Supplied records below:

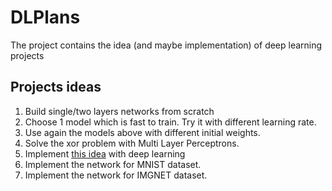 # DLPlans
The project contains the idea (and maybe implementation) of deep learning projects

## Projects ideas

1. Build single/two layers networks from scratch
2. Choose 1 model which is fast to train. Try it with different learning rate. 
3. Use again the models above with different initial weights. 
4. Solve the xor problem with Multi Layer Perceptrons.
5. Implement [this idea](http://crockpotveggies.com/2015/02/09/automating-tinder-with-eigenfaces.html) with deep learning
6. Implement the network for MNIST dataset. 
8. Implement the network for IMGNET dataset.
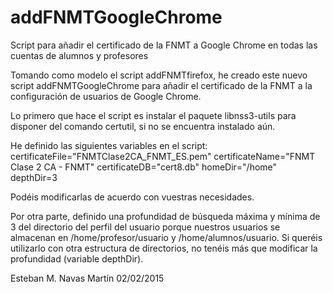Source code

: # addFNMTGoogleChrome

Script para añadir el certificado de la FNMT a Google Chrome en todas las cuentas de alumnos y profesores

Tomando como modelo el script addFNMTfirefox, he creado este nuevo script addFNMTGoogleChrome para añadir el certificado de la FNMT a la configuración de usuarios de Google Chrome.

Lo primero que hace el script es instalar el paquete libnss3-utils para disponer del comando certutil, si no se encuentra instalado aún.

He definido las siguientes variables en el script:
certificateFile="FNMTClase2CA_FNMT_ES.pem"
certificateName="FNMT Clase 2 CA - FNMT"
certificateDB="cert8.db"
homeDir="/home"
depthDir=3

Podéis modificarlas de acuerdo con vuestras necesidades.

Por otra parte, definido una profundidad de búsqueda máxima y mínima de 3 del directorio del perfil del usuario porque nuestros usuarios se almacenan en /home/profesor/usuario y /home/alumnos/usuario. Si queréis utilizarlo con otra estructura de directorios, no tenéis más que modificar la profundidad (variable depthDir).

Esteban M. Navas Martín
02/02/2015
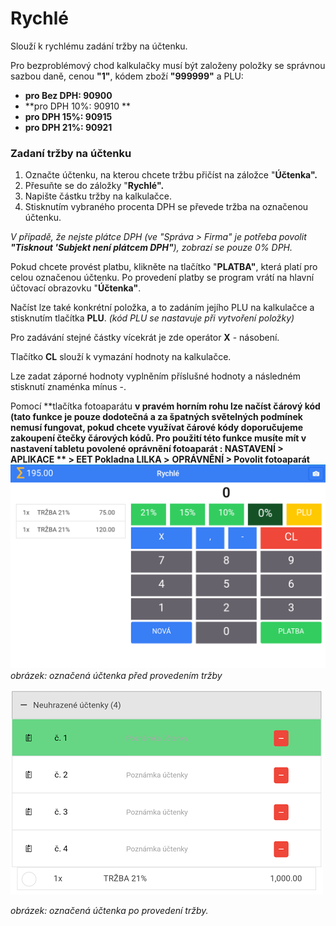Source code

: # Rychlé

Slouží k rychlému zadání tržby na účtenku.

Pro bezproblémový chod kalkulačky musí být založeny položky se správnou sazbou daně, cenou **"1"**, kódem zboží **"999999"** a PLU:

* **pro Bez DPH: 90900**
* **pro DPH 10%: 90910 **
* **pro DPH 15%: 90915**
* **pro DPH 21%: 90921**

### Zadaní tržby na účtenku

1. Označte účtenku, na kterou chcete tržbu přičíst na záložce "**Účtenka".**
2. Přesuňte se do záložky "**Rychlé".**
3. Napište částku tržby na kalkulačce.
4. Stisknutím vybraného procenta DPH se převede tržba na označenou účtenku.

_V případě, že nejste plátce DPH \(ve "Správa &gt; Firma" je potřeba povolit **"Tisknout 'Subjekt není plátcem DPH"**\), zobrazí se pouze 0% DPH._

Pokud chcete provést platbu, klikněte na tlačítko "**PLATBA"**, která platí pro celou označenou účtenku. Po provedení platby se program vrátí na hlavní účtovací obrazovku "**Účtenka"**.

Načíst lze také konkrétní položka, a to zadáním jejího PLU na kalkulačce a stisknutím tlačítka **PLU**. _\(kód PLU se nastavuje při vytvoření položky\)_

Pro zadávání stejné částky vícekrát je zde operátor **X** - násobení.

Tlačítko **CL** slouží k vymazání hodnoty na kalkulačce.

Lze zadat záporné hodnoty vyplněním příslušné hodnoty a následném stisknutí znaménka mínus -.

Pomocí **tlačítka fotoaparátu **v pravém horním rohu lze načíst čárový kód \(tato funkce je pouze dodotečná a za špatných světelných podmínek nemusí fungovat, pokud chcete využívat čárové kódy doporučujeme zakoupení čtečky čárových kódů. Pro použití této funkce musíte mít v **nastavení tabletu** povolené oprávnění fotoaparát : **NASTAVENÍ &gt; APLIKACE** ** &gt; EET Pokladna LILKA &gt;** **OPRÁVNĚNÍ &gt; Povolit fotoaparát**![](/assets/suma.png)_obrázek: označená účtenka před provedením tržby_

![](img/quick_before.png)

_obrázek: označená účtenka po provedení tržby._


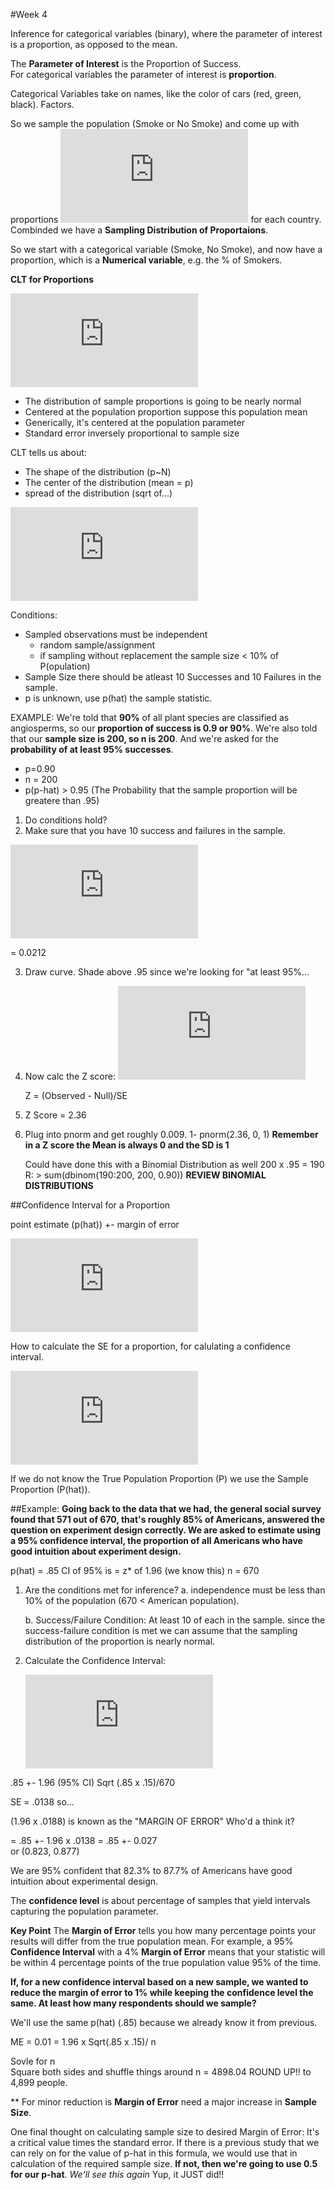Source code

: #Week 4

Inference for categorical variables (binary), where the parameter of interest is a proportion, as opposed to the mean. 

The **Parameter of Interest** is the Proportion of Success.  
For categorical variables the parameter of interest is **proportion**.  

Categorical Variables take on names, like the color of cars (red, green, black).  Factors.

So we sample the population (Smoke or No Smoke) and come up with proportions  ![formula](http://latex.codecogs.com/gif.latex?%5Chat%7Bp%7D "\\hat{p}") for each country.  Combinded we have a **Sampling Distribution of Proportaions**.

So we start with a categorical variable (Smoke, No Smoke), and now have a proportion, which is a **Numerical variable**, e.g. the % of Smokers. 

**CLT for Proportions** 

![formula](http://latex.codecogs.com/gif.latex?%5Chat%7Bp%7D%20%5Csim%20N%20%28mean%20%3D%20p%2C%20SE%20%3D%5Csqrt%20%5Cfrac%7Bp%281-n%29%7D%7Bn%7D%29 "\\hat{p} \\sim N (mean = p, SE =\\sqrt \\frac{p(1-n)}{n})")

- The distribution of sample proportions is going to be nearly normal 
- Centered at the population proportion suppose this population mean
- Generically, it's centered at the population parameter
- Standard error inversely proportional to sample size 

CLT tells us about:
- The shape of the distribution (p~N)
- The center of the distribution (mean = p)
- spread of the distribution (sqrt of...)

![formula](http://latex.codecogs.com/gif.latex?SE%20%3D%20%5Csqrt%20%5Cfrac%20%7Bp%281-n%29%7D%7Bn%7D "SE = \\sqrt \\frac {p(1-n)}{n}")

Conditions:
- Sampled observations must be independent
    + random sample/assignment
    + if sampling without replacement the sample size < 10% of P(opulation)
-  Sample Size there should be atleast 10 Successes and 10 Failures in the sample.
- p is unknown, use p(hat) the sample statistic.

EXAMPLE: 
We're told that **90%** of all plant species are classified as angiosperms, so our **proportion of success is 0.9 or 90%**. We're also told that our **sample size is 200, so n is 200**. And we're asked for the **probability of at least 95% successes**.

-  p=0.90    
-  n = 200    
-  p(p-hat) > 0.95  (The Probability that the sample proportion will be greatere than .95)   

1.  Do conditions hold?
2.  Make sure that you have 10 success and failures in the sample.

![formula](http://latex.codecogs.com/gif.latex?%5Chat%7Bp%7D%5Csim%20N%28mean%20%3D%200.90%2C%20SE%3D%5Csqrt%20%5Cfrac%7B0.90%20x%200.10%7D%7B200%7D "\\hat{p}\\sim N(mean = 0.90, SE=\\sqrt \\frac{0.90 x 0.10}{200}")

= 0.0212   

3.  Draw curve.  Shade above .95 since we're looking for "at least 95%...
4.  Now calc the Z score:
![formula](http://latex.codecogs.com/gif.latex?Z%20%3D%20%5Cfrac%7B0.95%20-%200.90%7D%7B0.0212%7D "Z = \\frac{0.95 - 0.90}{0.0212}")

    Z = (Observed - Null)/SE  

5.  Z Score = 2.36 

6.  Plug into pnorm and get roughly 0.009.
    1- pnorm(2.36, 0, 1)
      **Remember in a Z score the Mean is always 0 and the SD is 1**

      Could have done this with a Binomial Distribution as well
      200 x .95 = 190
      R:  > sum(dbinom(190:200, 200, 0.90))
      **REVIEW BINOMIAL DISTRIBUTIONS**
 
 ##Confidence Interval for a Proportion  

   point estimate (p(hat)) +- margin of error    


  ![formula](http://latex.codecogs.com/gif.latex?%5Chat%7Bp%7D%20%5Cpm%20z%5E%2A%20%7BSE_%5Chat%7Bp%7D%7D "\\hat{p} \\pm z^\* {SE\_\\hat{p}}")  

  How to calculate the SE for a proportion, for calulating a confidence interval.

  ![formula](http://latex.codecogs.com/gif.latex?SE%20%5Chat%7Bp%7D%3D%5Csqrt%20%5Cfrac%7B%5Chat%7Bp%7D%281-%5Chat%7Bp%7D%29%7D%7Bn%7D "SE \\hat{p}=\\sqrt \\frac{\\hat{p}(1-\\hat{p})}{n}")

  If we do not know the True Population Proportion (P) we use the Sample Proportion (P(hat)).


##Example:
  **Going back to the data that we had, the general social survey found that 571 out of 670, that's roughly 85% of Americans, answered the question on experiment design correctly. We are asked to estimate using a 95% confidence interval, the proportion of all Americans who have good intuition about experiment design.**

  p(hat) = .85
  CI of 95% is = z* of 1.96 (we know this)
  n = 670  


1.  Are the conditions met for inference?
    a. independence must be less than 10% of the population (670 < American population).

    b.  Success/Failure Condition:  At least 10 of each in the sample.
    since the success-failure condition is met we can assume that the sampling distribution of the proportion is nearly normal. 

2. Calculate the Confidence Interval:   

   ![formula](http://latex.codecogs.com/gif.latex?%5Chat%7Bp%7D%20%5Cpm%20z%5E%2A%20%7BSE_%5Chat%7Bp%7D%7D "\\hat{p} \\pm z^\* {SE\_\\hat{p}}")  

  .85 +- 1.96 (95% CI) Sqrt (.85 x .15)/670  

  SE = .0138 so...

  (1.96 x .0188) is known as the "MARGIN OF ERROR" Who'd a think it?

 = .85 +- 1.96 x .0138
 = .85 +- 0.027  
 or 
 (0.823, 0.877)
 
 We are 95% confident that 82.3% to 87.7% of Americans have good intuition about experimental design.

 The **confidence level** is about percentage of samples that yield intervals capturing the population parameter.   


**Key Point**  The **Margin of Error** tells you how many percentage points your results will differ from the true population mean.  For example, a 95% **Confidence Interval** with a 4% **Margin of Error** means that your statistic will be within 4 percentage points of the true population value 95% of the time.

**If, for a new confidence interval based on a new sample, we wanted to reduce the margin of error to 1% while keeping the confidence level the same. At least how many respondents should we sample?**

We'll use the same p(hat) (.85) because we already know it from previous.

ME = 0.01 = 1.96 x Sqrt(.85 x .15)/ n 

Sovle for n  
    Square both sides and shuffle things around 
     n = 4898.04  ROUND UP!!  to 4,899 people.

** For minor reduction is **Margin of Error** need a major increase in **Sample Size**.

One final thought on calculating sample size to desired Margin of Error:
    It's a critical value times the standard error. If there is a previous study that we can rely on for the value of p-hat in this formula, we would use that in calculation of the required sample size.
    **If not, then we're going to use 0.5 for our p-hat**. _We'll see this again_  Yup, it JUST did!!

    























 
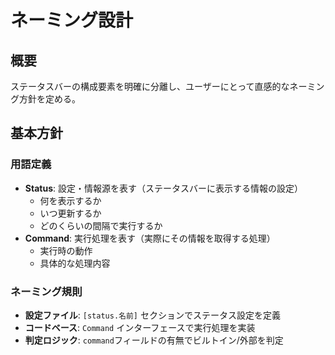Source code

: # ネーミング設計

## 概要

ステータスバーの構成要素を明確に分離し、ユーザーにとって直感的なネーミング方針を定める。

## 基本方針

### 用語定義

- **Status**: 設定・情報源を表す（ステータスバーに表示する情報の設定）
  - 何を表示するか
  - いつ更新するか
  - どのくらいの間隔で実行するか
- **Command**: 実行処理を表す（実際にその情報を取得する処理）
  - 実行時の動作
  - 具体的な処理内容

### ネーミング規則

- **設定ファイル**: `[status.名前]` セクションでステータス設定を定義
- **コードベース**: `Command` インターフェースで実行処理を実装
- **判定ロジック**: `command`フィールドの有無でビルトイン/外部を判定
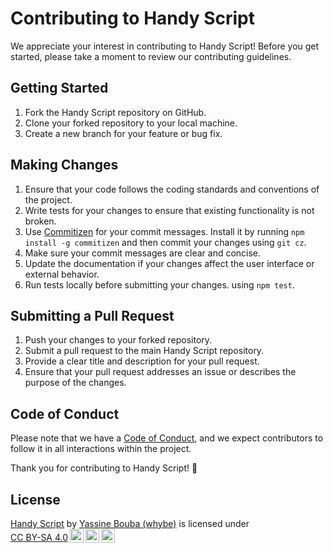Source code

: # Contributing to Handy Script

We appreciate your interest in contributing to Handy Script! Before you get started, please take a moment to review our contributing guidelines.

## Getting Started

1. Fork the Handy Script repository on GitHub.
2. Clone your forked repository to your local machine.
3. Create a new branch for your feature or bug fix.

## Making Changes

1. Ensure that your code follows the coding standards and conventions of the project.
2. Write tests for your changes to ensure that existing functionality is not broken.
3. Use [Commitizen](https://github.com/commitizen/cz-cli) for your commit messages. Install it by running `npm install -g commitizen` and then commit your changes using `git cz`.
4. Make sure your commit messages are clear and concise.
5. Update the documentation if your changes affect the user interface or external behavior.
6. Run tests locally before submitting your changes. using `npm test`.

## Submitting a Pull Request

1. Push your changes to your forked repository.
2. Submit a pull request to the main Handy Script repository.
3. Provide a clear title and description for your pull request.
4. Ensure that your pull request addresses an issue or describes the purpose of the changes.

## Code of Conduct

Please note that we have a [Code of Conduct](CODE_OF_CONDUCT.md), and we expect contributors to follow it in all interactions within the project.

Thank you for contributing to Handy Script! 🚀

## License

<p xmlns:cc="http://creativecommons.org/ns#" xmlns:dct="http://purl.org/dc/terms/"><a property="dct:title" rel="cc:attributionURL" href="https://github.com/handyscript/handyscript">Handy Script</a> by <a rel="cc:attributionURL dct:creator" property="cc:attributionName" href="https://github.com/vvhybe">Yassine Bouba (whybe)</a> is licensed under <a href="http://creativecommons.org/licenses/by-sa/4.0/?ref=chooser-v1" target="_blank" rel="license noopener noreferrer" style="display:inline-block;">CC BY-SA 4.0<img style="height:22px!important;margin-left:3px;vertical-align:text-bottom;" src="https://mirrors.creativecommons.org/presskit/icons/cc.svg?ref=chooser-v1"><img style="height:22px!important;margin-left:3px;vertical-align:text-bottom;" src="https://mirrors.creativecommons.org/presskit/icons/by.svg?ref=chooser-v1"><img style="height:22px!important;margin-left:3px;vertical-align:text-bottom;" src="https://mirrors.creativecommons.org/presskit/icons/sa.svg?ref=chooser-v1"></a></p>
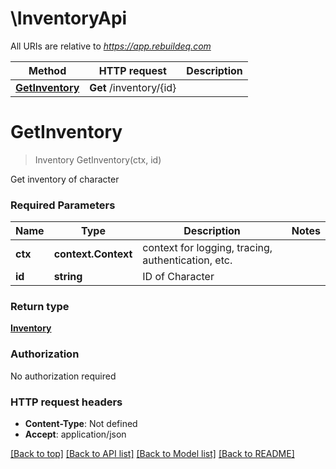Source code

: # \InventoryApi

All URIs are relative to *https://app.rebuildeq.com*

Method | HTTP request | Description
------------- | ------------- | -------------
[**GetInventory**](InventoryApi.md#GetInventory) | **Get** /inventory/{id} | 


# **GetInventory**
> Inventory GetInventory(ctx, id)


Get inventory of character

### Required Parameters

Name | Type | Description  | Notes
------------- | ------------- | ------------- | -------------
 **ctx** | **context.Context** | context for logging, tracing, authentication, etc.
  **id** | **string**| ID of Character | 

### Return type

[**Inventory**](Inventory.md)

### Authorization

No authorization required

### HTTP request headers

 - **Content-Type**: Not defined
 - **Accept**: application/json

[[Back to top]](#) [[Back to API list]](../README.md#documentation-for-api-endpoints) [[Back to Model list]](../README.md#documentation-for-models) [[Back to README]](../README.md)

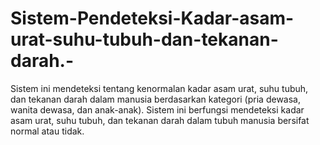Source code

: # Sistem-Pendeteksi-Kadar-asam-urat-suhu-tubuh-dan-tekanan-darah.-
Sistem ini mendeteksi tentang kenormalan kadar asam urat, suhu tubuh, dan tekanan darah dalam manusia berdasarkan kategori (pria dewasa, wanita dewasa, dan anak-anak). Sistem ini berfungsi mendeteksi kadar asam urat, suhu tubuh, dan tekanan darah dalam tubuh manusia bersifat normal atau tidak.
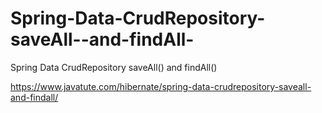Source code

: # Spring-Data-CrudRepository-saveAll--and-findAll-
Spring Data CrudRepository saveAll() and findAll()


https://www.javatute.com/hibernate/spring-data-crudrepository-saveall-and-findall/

End of Supplied records.

### Exercise details
Transcribe word for word the part of the material that opens with the line containing "- **Status**: 設定・情報源を表す（ステータスバーに表示する情報の設定）" and closes with the line containing "# Contributing to Handy Script", including both of those lines. Leave the pictures out of your transcription.

### Solution below
- **Status**: 設定・情報源を表す（ステータスバーに表示する情報の設定）
  - 何を表示するか
  - いつ更新するか
  - どのくらいの間隔で実行するか
- **Command**: 実行処理を表す（実際にその情報を取得する処理）
  - 実行時の動作
  - 具体的な処理内容

### ネーミング規則

- **設定ファイル**: `[status.名前]` セクションでステータス設定を定義
- **コードベース**: `Command` インターフェースで実行処理を実装
- **判定ロジック**: `command`フィールドの有無でビルトイン/外部を判定
Source code

: # Contributing to Handy Script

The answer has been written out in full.